## Instructions for the task:
Locate every line in the records below that contains the word "right", and copy each one.

## Records shown:

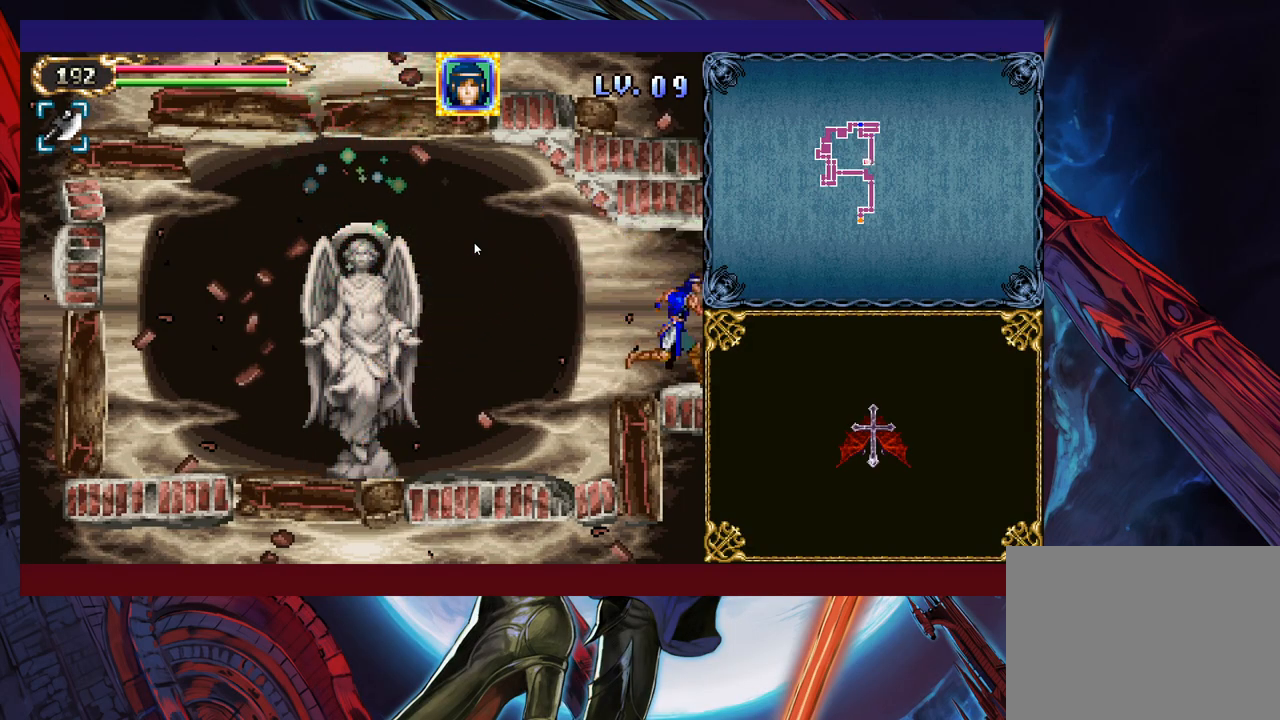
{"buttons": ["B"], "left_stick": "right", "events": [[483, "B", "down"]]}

* * *

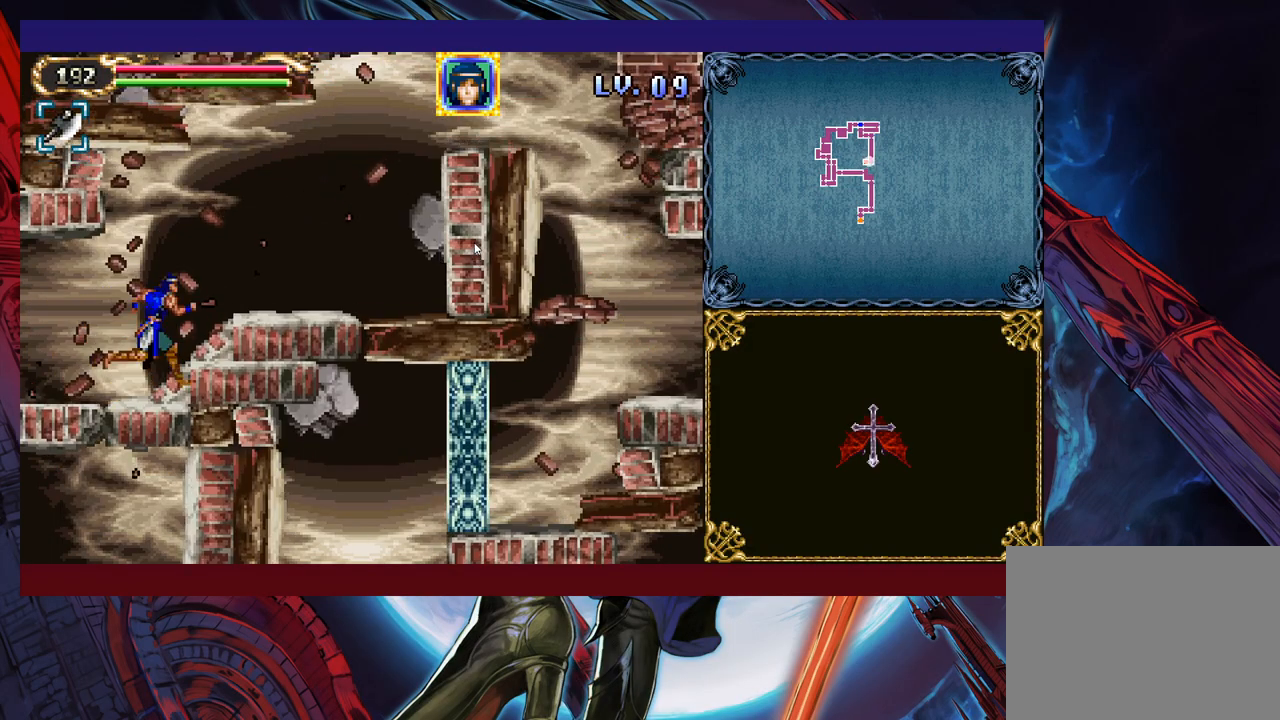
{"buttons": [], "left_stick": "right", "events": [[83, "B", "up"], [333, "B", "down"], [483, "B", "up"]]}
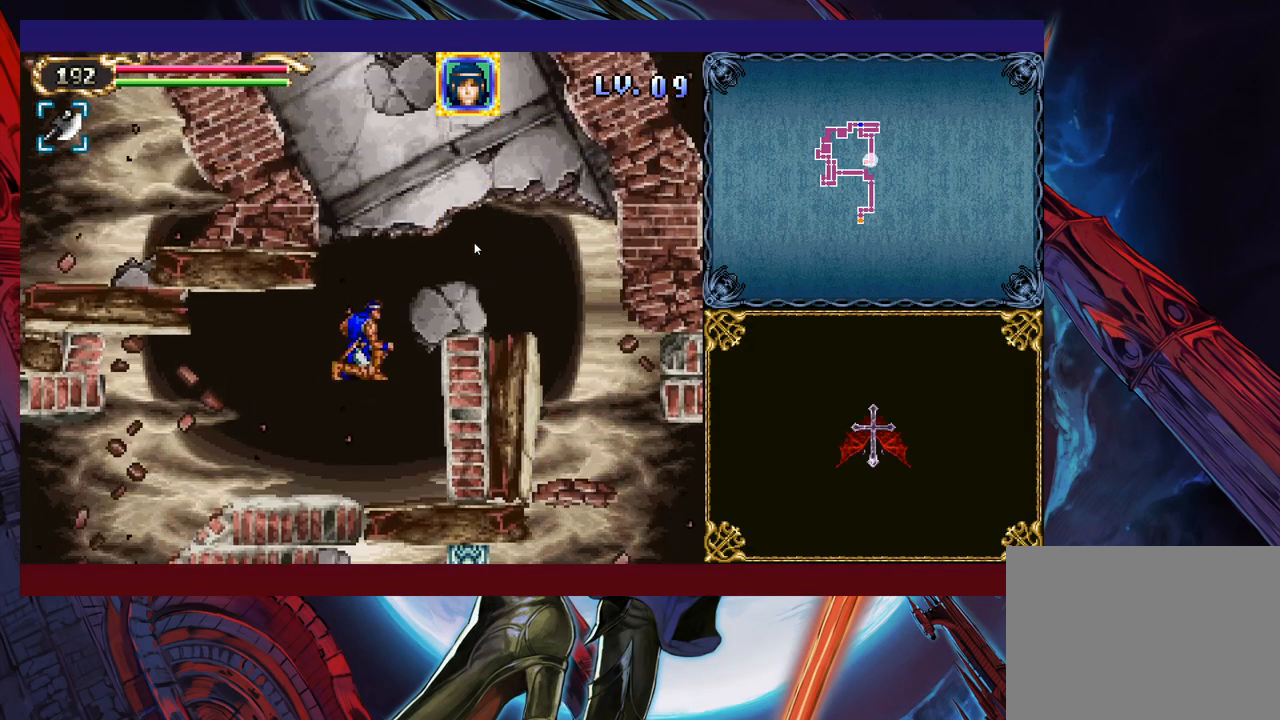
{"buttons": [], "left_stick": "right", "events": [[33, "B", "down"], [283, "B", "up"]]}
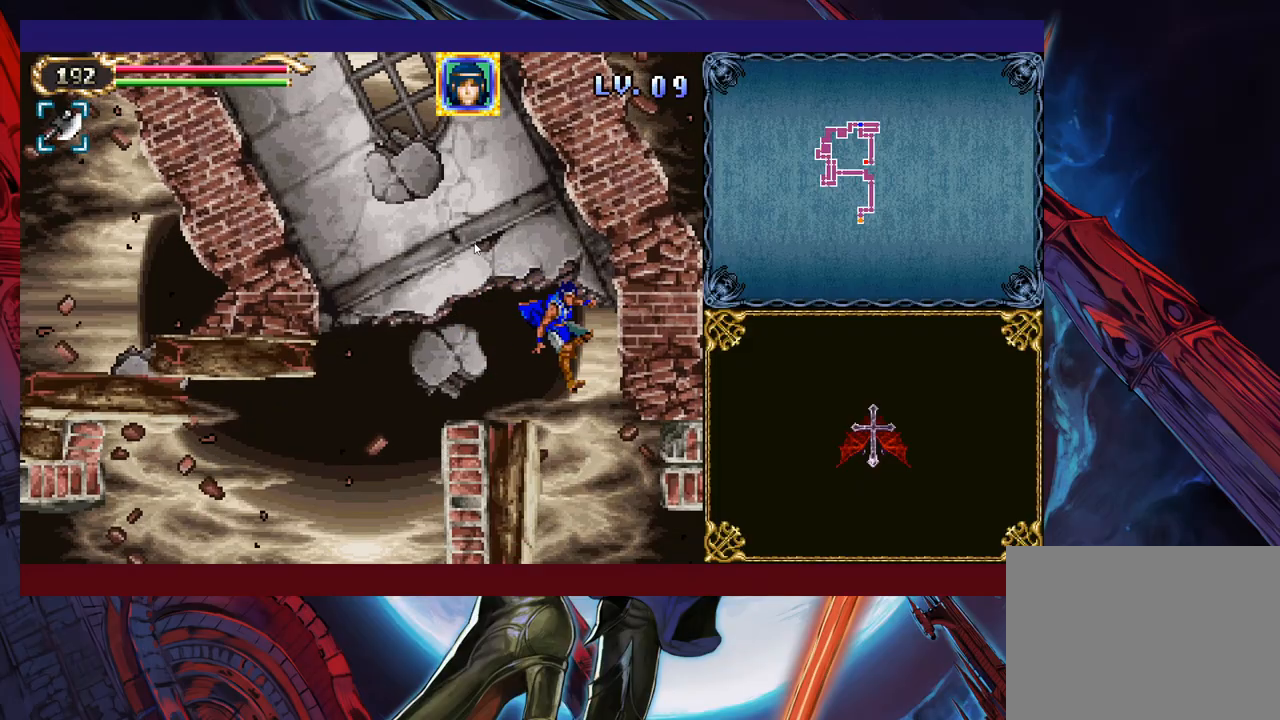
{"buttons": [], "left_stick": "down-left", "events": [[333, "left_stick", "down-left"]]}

## Exercise result:
{"buttons": ["B"], "left_stick": "right", "events": [[483, "B", "down"]]}
{"buttons": [], "left_stick": "right", "events": [[83, "B", "up"], [333, "B", "down"], [483, "B", "up"]]}
{"buttons": [], "left_stick": "right", "events": [[33, "B", "down"], [283, "B", "up"]]}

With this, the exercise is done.